[Stored items]
· · ·
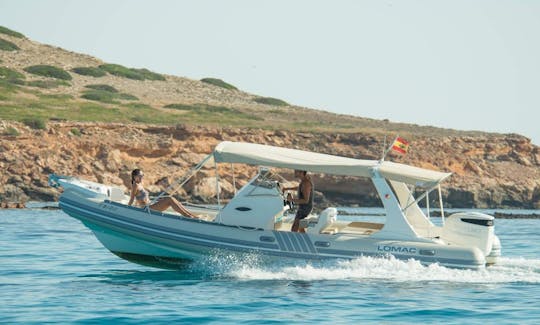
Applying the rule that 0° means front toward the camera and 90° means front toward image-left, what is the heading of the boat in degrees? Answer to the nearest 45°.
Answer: approximately 90°

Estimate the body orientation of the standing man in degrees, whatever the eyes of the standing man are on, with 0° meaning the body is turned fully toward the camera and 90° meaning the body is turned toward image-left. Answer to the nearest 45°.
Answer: approximately 90°

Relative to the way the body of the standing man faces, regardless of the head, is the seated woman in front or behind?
in front
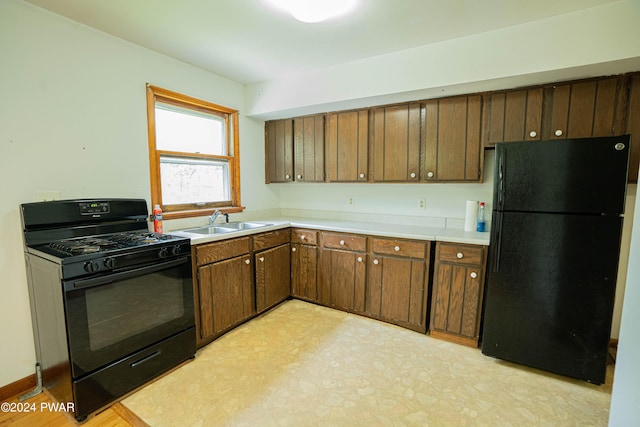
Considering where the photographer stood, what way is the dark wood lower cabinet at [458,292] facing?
facing the viewer

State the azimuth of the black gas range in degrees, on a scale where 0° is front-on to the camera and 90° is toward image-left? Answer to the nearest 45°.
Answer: approximately 315°

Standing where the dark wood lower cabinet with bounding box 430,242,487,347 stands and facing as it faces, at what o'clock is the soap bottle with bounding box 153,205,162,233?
The soap bottle is roughly at 2 o'clock from the dark wood lower cabinet.

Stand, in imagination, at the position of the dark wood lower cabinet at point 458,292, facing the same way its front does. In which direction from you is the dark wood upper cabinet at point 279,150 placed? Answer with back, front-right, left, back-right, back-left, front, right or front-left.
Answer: right

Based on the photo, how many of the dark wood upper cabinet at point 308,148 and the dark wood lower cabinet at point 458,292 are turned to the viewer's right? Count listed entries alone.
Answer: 0

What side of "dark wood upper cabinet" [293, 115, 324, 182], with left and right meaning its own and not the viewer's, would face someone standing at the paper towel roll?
left

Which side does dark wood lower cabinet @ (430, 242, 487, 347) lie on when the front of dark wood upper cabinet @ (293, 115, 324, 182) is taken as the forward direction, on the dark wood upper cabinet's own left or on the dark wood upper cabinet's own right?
on the dark wood upper cabinet's own left

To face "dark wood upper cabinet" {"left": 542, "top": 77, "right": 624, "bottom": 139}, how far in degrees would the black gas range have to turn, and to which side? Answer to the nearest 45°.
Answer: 0° — it already faces it

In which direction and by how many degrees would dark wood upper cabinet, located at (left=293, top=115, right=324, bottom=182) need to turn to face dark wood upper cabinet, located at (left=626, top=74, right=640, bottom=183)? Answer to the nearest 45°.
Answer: approximately 90° to its left

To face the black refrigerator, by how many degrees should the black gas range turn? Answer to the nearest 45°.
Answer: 0° — it already faces it

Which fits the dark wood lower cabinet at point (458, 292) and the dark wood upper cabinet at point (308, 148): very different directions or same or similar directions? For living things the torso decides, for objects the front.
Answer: same or similar directions

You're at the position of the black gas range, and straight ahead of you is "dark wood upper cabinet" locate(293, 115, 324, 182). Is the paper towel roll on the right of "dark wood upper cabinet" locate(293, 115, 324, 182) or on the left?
right

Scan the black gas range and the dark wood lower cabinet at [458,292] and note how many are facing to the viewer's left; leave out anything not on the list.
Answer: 0

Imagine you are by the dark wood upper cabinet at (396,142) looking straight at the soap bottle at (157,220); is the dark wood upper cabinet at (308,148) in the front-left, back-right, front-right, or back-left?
front-right

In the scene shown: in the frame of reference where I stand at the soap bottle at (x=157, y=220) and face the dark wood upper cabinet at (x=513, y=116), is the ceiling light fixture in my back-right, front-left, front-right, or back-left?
front-right
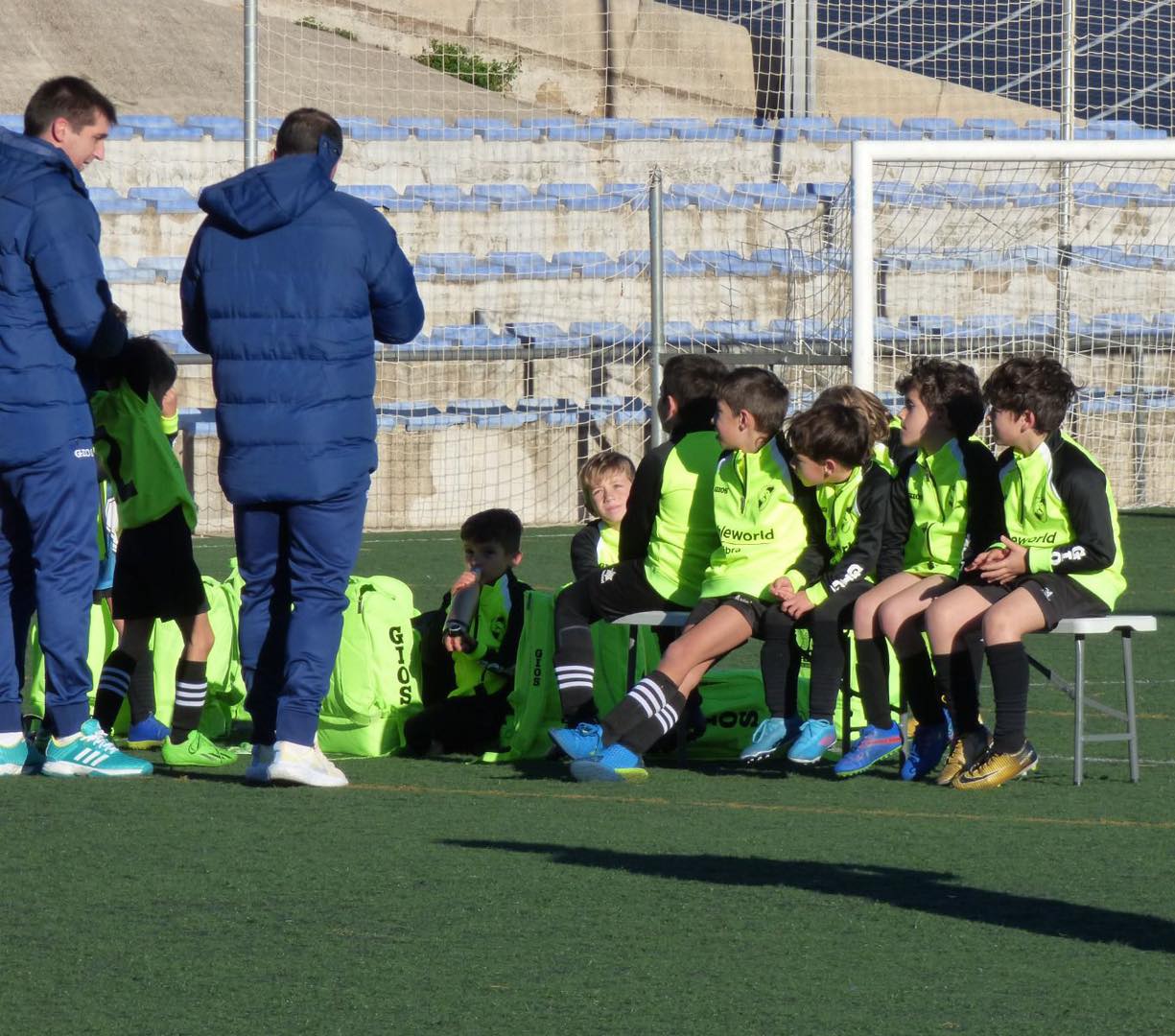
· · ·
Report each line of the material above that contains the string "clock", copying every such line in full.

Standing where the dark wood lower cabinet with bounding box 430,242,487,347 stands and facing as it faces, at what o'clock is the soap bottle with bounding box 153,205,162,233?
The soap bottle is roughly at 2 o'clock from the dark wood lower cabinet.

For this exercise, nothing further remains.